TASKS TO PERFORM:
**1.** Quote the Venera 10 passage word for word from "Venera 10 ( meaning" to "2 Photopolarimeters (335–800 nm)".
**2.** According to the Venera 10 passage, on what date did the orbiter enter Venus orbit?

Venera 10 ( meaning Venus 10), or 4V-1 No. 661, was a Soviet uncrewed space mission to Venus. It consisted of an orbiter and a lander. It was launched on June 14, 1975, 03:00:31 UTC and had a mass of 5033 kg (11096 lb).

Orbiter
When the mission launched, the Soviet Union only disclosed that the mission's objective was to explore Venus and the surrounding space. Western sources speculated that the spacecraft contained a lander.

The orbiter entered Venus orbit on October 23, 1975. Its mission was to serve as a communications relay for the lander and to explore cloud layers and atmospheric parameters with several instruments and experiments:

 1.6–2.8 μm IR Spectrometer
 8–28 μm IR Radiometer
 352 nm UV Photometer
 2 Photopolarimeters (335–800 nm)
 300–800 nm Spectrometer
 Lyman-α H/D Spectrometer
 Bistatic radar mapping
 CM, DM radio occultations
 Triaxial Magnetometer
 345–380 nm UV Camera
 355–445 nm Camera
 6 Electrostatic analyzers
 2 Modulation Ion Traps
 Low-Energy Proton / Alpha detector
 Low-Energy Electron detector
 3 Semiconductor counters
 2 Gas-Discharge counters
 Cherenkov detector

The orbiter consisted of a cylinder with two solar panel wings and a high gain parabolic antenna attached to the curved surface. A bell-shaped unit holding propulsion systems was attached to the bottom of the cylinder, and mounted on top was a  sphere which held the landers. To reach Venus, the spacecraft traveled in a heliocentric orbit from Earth to the planet with perihelion of 0.72 AU, apohelion of 1.02 AU, eccentricity of 0.17, inclination of 2.3 degrees and orbital period of 294 days.

(Data entries)
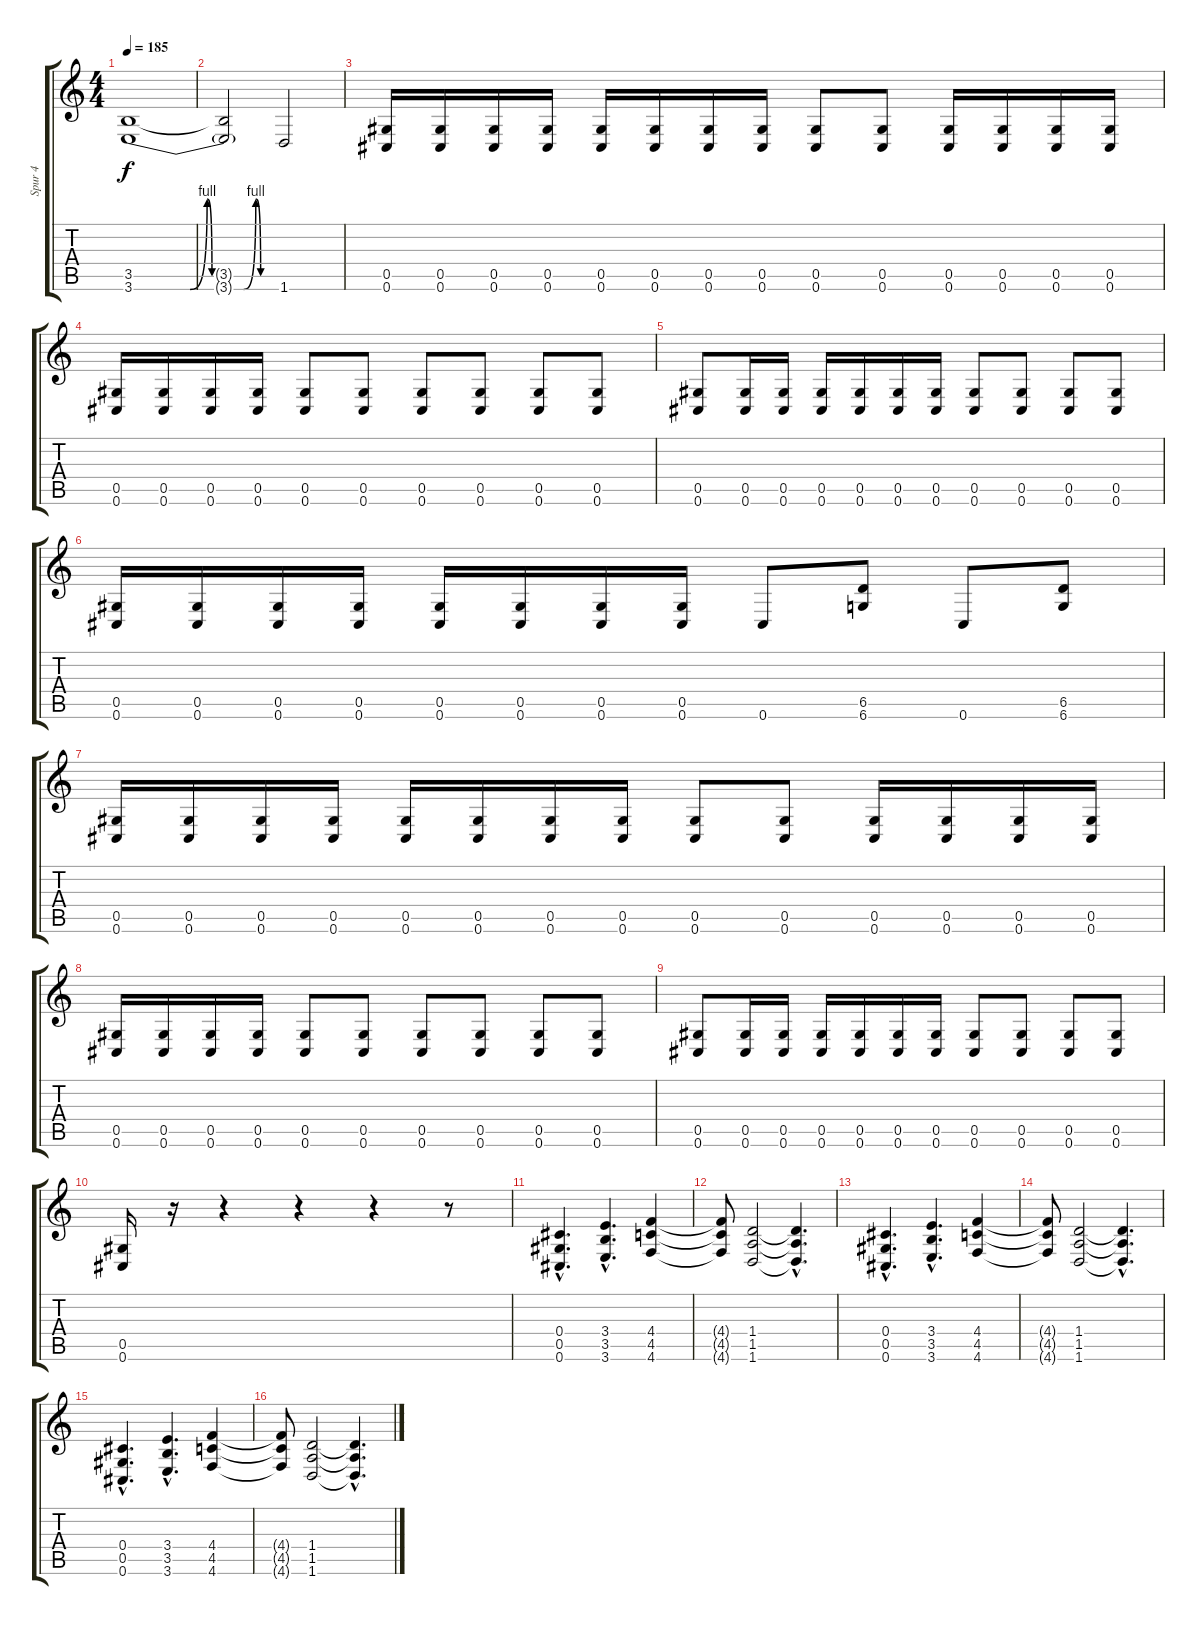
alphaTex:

\track ("Spur 4" "Spur 4") {instrument distortionguitar}
\staff {score tabs}
\tuning (Eb4 Bb3 Gb3 Db3 Ab2 Db2) {hide}
\ts (4 4)
\tempo 185
\clef g2
\ks c
(3.5 3.6{be (custom 0 0 15 0 23 0 30 4 32 0 38 0 45 0 50 4 52 0 60 0)}).1{dy f} |
(3.5{t} 3.6{t}).2 1.6.2 |
(0.5 0.6).16 (0.5 0.6).16 (0.5 0.6).16 (0.5 0.6).16 (0.5 0.6).16 (0.5 0.6).16 (0.5 0.6).16 (0.5 0.6).16 (0.5 0.6).8 (0.5 0.6).8 (0.5 0.6).16 (0.5 0.6).16 (0.5 0.6).16 (0.5 0.6).16 |
(0.5 0.6).16 (0.5 0.6).16 (0.5 0.6).16 (0.5 0.6).16 (0.5 0.6).8 (0.5 0.6).8 (0.5 0.6).8 (0.5 0.6).8 (0.5 0.6).8 (0.5 0.6).8 |
(0.5 0.6).8 (0.5 0.6).16 (0.5 0.6).16 (0.5 0.6).16 (0.5 0.6).16 (0.5 0.6).16 (0.5 0.6).16 (0.5 0.6).8 (0.5 0.6).8 (0.5 0.6).8 (0.5 0.6).8 |
(0.5 0.6).16 (0.5 0.6).16 (0.5 0.6).16 (0.5 0.6).16 (0.5 0.6).16 (0.5 0.6).16 (0.5 0.6).16 (0.5 0.6).16 0.6.8 (6.5 6.6).8 0.6.8 (6.5 6.6).8 |
(0.5 0.6).16 (0.5 0.6).16 (0.5 0.6).16 (0.5 0.6).16 (0.5 0.6).16 (0.5 0.6).16 (0.5 0.6).16 (0.5 0.6).16 (0.5 0.6).8 (0.5 0.6).8 (0.5 0.6).16 (0.5 0.6).16 (0.5 0.6).16 (0.5 0.6).16 |
(0.5 0.6).16 (0.5 0.6).16 (0.5 0.6).16 (0.5 0.6).16 (0.5 0.6).8 (0.5 0.6).8 (0.5 0.6).8 (0.5 0.6).8 (0.5 0.6).8 (0.5 0.6).8 |
(0.5 0.6).8 (0.5 0.6).16 (0.5 0.6).16 (0.5 0.6).16 (0.5 0.6).16 (0.5 0.6).16 (0.5 0.6).16 (0.5 0.6).8 (0.5 0.6).8 (0.5 0.6).8 (0.5 0.6).8 |
(0.5 0.6).16 r.16 r.4 r.4 r.4 r.8 |
(0.4{hac} 0.5{hac} 0.6{hac}).4{d} (3.4{hac} 3.5{hac} 3.6{hac}).4{d} (4.4 4.5 4.6).4 |
(4.4{t} 4.5{t} 4.6{t}).8 (1.4 1.5 1.6).2 (1.4{hac t} 1.5{hac t} 1.6{hac t}).4{d} |
(0.4{hac} 0.5{hac} 0.6{hac}).4{d} (3.4{hac} 3.5{hac} 3.6{hac}).4{d} (4.4 4.5 4.6).4 |
(4.4{t} 4.5{t} 4.6{t}).8 (1.4 1.5 1.6).2 (1.4{hac t} 1.5{hac t} 1.6{hac t}).4{d} |
(0.4{hac} 0.5{hac} 0.6{hac}).4{d} (3.4{hac} 3.5{hac} 3.6{hac}).4{d} (4.4 4.5 4.6).4 |
(4.4{t} 4.5{t} 4.6{t}).8 (1.4 1.5 1.6).2 (1.4{hac t} 1.5{hac t} 1.6{hac t}).4{d}
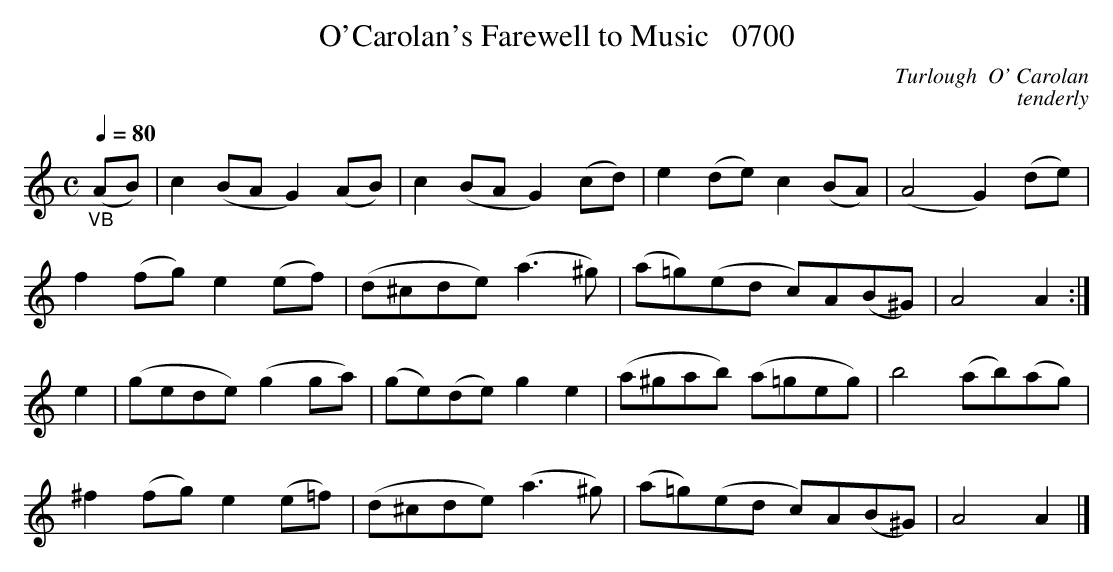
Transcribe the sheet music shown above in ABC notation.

X:1
T:O'Carolan's Farewell to Music   0700
C:Turlough  O' Carolan
C:tenderly
Q:1/4=80
M:C
L:1/8
K:C
"_VB"(AB)|c2(BA G2)(AB)|c2(BA G2)(cd)|e2(de) c2(BA)|(A4G2)(de)|
f2(fg) e2(ef)|(d^cde) (a3^g)|(a=g)(ed c)A(B^G)|A4A2:|
e2|(gede) (g2ga)|(ge)(de) g2e2|(a^gab) (a=geg)|b4(ab)(ag)|
^f2(fg) e2(e=f)|(d^cde) (a3^g)|(a=g)(ed c)A(B^G)|A4A2|]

WORKED SOLUTIONS:
**1.**
Venera 10 ( meaning Venus 10), or 4V-1 No. 661, was a Soviet uncrewed space mission to Venus. It consisted of an orbiter and a lander. It was launched on June 14, 1975, 03:00:31 UTC and had a mass of 5033 kg (11096 lb).

Orbiter
When the mission launched, the Soviet Union only disclosed that the mission's objective was to explore Venus and the surrounding space. Western sources speculated that the spacecraft contained a lander.

The orbiter entered Venus orbit on October 23, 1975. Its mission was to serve as a communications relay for the lander and to explore cloud layers and atmospheric parameters with several instruments and experiments:

 1.6–2.8 μm IR Spectrometer
 8–28 μm IR Radiometer
 352 nm UV Photometer
 2 Photopolarimeters (335–800 nm)

**2.** October 23, 1975